- WORK TASK: Among the records, which lines hold the word "Origin"? Pick them out.

(Stored data entries)
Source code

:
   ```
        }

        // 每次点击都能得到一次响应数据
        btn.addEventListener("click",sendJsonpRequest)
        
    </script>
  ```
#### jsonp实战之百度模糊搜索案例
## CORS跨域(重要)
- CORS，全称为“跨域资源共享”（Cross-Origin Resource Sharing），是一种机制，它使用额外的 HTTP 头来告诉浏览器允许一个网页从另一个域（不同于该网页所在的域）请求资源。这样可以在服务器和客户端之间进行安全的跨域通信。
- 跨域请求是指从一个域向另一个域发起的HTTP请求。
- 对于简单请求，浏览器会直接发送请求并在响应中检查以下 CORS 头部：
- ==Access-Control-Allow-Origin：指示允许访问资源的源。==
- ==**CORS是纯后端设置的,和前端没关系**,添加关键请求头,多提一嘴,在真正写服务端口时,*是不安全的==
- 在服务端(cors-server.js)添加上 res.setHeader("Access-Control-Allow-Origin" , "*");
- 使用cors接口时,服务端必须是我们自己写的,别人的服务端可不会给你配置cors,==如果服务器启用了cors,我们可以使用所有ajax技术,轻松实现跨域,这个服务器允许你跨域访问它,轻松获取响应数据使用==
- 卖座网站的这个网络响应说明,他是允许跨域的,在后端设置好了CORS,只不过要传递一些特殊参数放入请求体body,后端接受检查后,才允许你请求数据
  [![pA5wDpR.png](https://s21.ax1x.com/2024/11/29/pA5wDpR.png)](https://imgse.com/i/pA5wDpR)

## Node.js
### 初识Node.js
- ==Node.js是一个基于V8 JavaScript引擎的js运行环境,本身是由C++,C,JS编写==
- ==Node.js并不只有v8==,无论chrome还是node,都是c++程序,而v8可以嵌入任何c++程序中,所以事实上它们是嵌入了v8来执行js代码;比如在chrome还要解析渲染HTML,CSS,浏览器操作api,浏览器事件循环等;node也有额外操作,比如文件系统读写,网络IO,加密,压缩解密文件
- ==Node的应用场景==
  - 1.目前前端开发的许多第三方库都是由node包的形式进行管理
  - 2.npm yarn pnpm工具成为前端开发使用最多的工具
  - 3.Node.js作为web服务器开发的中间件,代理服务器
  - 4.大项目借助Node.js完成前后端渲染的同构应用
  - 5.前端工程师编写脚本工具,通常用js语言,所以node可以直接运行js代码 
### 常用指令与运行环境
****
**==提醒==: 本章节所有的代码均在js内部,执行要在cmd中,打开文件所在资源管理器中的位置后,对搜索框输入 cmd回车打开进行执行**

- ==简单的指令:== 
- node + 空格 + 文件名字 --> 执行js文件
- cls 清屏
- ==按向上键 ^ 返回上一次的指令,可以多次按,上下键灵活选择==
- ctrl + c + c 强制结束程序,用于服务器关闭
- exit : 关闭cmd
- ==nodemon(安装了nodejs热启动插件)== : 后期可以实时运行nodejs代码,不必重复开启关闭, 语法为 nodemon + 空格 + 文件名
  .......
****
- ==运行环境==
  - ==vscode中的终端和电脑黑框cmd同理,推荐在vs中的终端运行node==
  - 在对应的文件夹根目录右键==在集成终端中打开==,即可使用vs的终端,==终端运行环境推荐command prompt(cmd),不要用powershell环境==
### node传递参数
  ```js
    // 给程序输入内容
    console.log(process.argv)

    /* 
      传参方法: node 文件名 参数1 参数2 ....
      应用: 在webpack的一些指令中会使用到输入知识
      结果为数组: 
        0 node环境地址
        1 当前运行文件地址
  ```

- TASK SOLUTION:
- CORS，全称为“跨域资源共享”（Cross-Origin Resource Sharing），是一种机制，它使用额外的 HTTP 头来告诉浏览器允许一个网页从另一个域（不同于该网页所在的域）请求资源。这样可以在服务器和客户端之间进行安全的跨域通信。
- ==Access-Control-Allow-Origin：指示允许访问资源的源。==
- 在服务端(cors-server.js)添加上 res.setHeader("Access-Control-Allow-Origin" , "*");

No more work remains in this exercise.